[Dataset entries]
+++
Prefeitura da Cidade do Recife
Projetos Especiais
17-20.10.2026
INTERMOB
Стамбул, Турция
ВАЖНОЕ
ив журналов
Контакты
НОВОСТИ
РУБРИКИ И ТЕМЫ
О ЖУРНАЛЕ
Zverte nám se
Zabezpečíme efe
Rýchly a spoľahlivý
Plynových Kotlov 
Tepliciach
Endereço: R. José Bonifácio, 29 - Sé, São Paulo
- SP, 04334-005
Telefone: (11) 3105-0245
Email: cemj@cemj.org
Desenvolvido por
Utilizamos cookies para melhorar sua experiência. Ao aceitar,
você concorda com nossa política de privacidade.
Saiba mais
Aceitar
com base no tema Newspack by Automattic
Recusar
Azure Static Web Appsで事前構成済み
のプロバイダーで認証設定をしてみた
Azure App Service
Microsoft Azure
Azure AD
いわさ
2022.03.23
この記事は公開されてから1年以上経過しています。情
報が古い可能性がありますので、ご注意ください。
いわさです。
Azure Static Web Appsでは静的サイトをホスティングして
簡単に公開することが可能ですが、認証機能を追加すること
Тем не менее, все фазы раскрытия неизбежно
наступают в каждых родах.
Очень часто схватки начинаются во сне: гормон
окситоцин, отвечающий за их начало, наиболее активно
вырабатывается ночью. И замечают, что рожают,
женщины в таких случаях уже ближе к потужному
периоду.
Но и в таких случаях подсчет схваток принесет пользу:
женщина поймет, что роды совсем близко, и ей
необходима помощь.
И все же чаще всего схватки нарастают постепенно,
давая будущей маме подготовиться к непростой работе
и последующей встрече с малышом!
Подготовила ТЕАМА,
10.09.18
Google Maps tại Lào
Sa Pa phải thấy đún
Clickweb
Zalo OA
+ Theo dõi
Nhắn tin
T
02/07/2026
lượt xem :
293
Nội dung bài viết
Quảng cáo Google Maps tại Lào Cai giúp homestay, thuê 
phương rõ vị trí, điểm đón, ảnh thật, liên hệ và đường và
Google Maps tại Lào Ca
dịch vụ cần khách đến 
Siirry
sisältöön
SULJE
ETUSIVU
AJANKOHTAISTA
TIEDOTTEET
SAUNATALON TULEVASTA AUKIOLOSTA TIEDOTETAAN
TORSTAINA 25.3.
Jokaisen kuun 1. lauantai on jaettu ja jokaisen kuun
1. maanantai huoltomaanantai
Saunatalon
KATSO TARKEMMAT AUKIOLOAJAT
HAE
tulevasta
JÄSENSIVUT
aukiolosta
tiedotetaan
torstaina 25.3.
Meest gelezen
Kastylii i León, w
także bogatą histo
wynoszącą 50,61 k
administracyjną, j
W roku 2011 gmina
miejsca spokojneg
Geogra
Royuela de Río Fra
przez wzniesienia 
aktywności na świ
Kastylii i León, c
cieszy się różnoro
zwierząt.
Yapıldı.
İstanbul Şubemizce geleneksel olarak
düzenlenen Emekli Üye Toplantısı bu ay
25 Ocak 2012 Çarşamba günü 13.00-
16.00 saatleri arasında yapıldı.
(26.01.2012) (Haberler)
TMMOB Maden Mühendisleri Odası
+++
» **What the task requires**
From the records above, transcribe without alteration every line from the one with "簡単に公開することが可能ですが、認証機能を追加すること" to the one with "Kastylii i León, w", inclusive.

» **Task output**
簡単に公開することが可能ですが、認証機能を追加すること
Тем не менее, все фазы раскрытия неизбежно
наступают в каждых родах.
Очень часто схватки начинаются во сне: гормон
окситоцин, отвечающий за их начало, наиболее активно
вырабатывается ночью. И замечают, что рожают,
женщины в таких случаях уже ближе к потужному
периоду.
Но и в таких случаях подсчет схваток принесет пользу:
женщина поймет, что роды совсем близко, и ей
необходима помощь.
И все же чаще всего схватки нарастают постепенно,
давая будущей маме подготовиться к непростой работе
и последующей встрече с малышом!
Подготовила ТЕАМА,
10.09.18
Google Maps tại Lào
Sa Pa phải thấy đún
Clickweb
Zalo OA
+ Theo dõi
Nhắn tin
T
02/07/2026
lượt xem :
293
Nội dung bài viết
Quảng cáo Google Maps tại Lào Cai giúp homestay, thuê 
phương rõ vị trí, điểm đón, ảnh thật, liên hệ và đường và
Google Maps tại Lào Ca
dịch vụ cần khách đến 
Siirry
sisältöön
SULJE
ETUSIVU
AJANKOHTAISTA
TIEDOTTEET
SAUNATALON TULEVASTA AUKIOLOSTA TIEDOTETAAN
TORSTAINA 25.3.
Jokaisen kuun 1. lauantai on jaettu ja jokaisen kuun
1. maanantai huoltomaanantai
Saunatalon
KATSO TARKEMMAT AUKIOLOAJAT
HAE
tulevasta
JÄSENSIVUT
aukiolosta
tiedotetaan
torstaina 25.3.
Meest gelezen
Kastylii i León, w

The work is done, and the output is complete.